> _Work required_
Return the records that follow unaltered. Omit every picture.

> _Supplied entries_
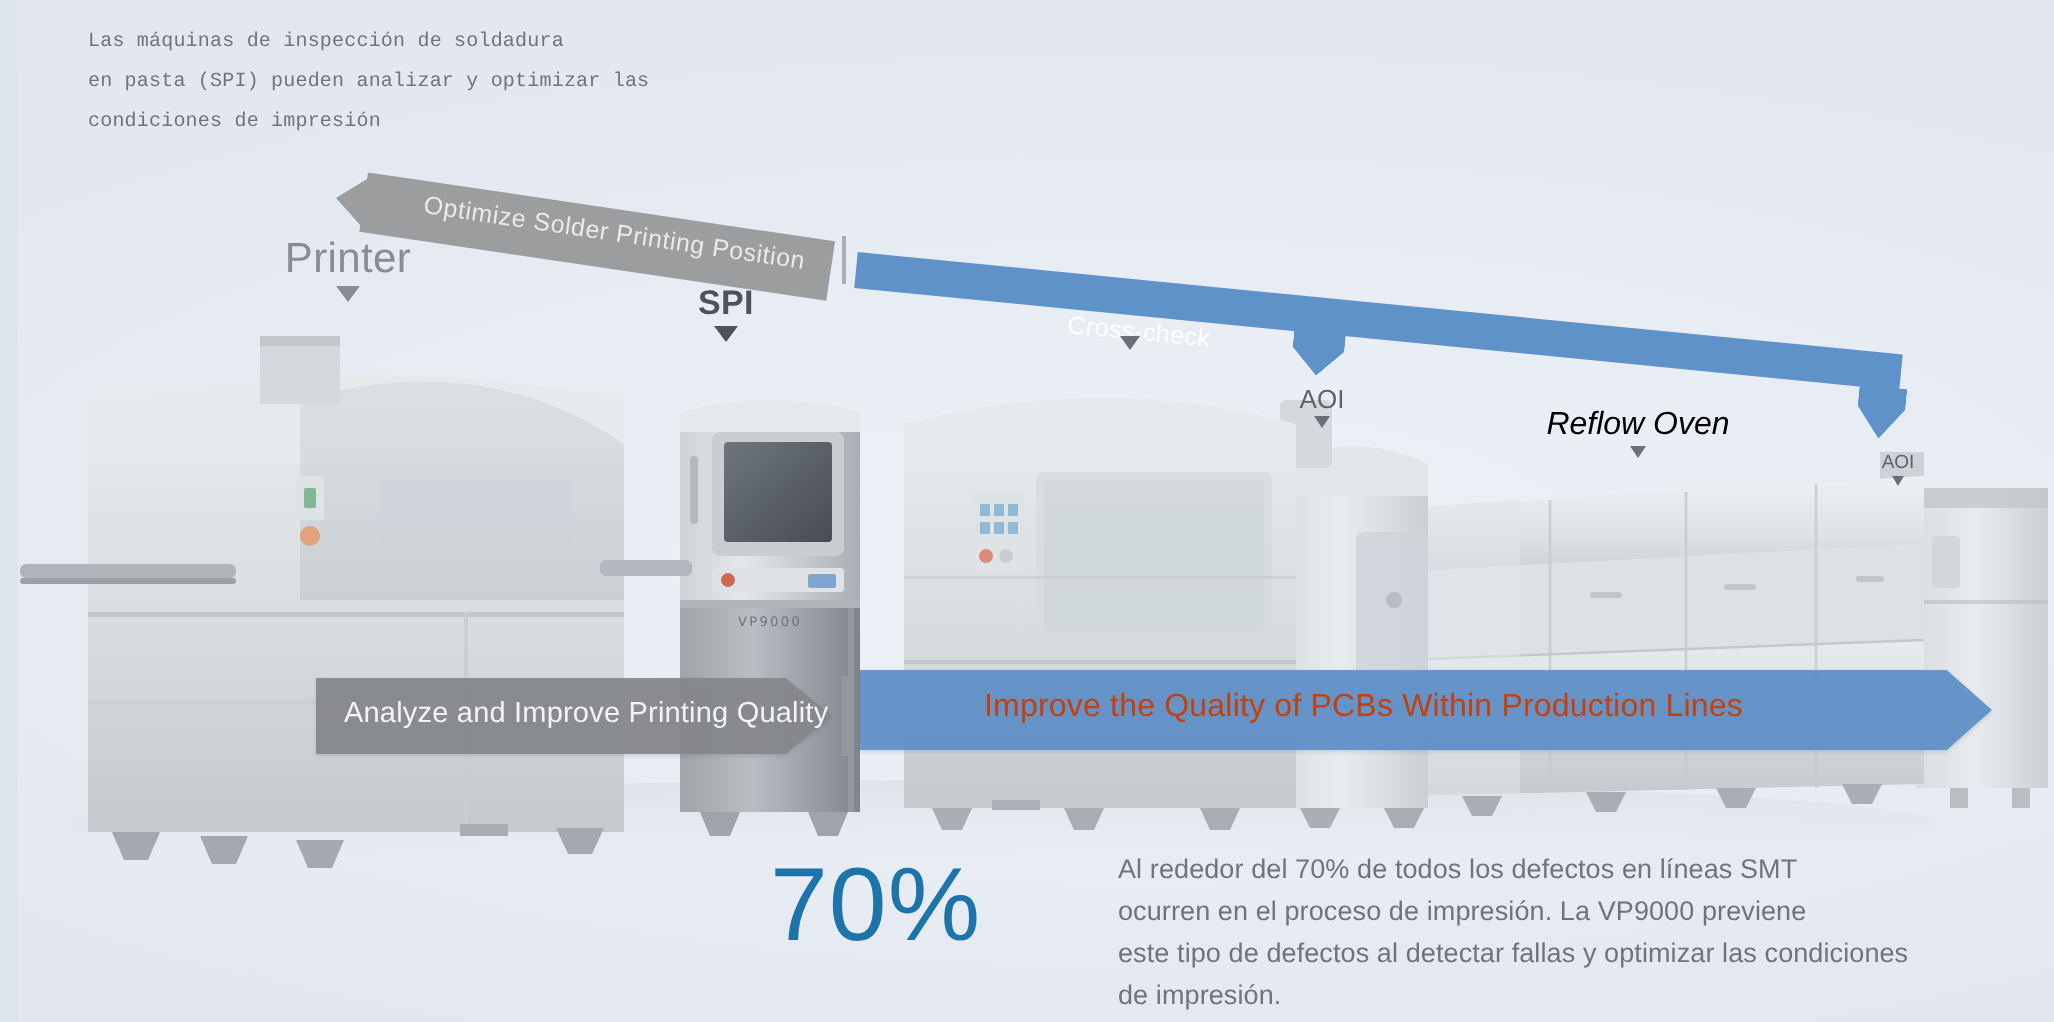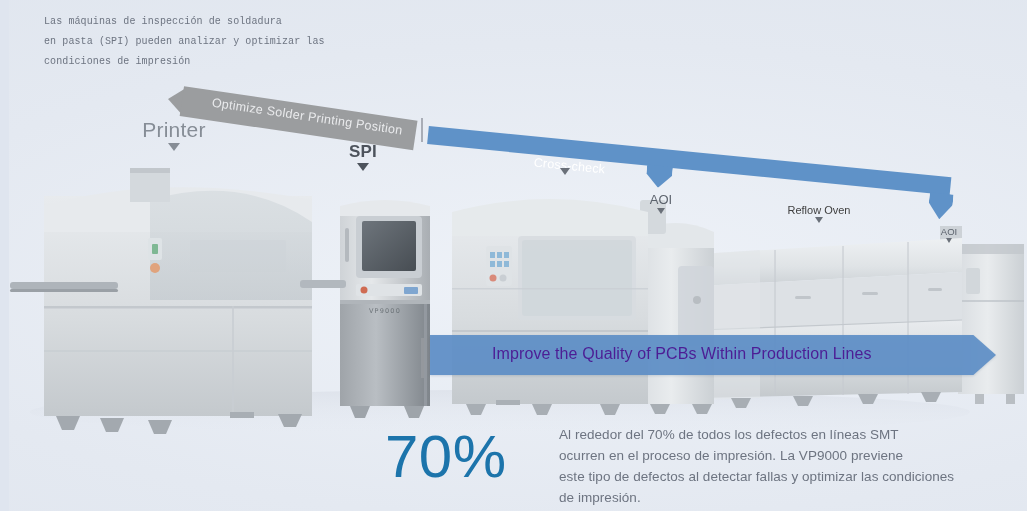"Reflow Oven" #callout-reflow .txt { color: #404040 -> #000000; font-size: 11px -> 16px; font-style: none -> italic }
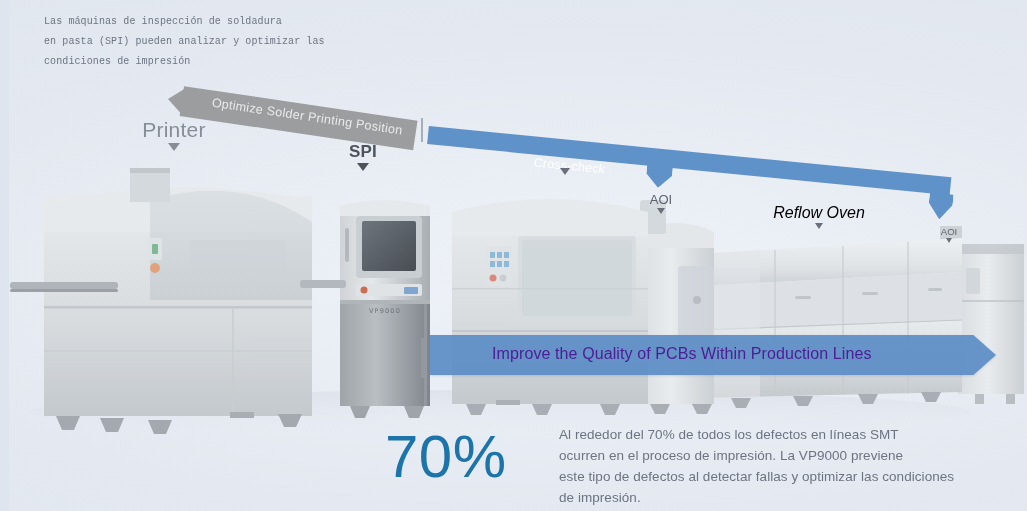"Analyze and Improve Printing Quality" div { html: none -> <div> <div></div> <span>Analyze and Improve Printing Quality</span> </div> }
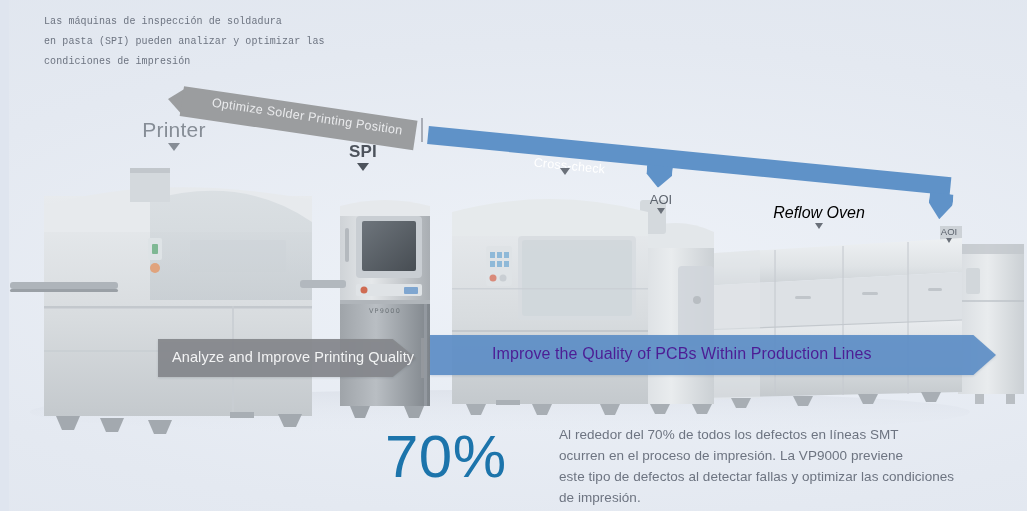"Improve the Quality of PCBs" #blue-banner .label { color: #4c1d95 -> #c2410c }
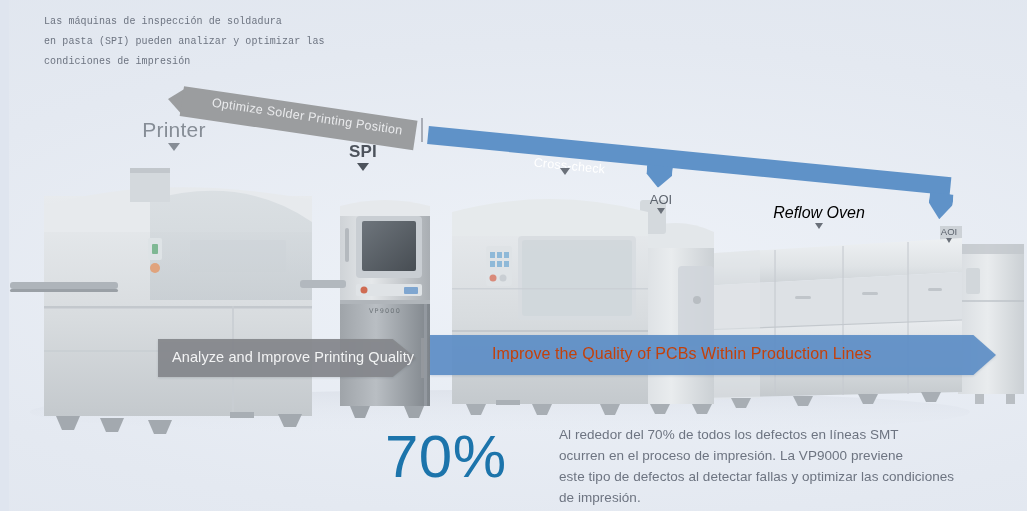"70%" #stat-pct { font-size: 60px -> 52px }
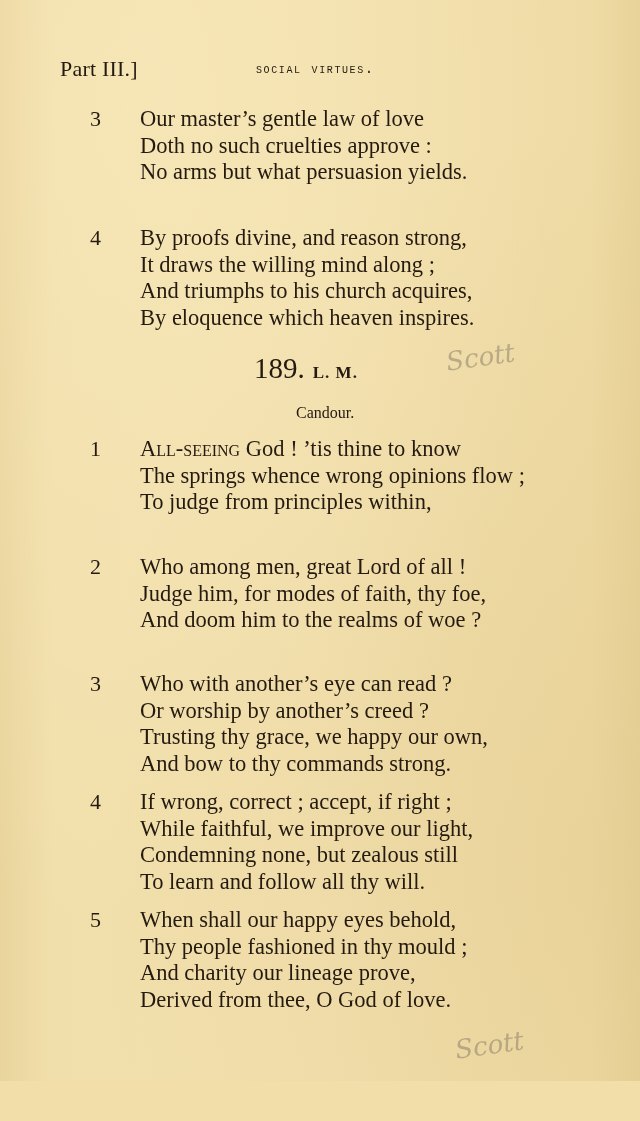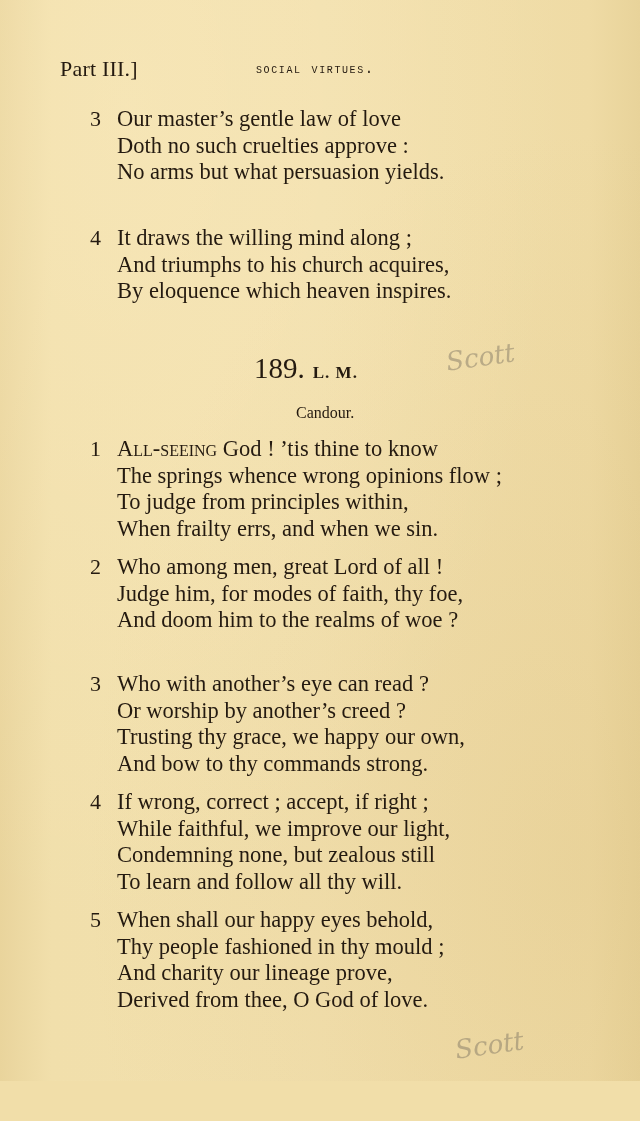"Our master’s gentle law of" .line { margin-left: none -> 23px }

> _Your solution_
"Reflow Oven" #callout-reflow .txt { color: #404040 -> #000000; font-size: 11px -> 16px; font-style: none -> italic }
"Analyze and Improve Printing Quality" div { html: none -> <div> <div></div> <span>Analyze and Improve Printing Quality</span> </div> }
"Improve the Quality of PCBs" #blue-banner .label { color: #4c1d95 -> #c2410c }
"70%" #stat-pct { font-size: 60px -> 52px }
"Our master’s gentle law of" .line { margin-left: none -> 23px }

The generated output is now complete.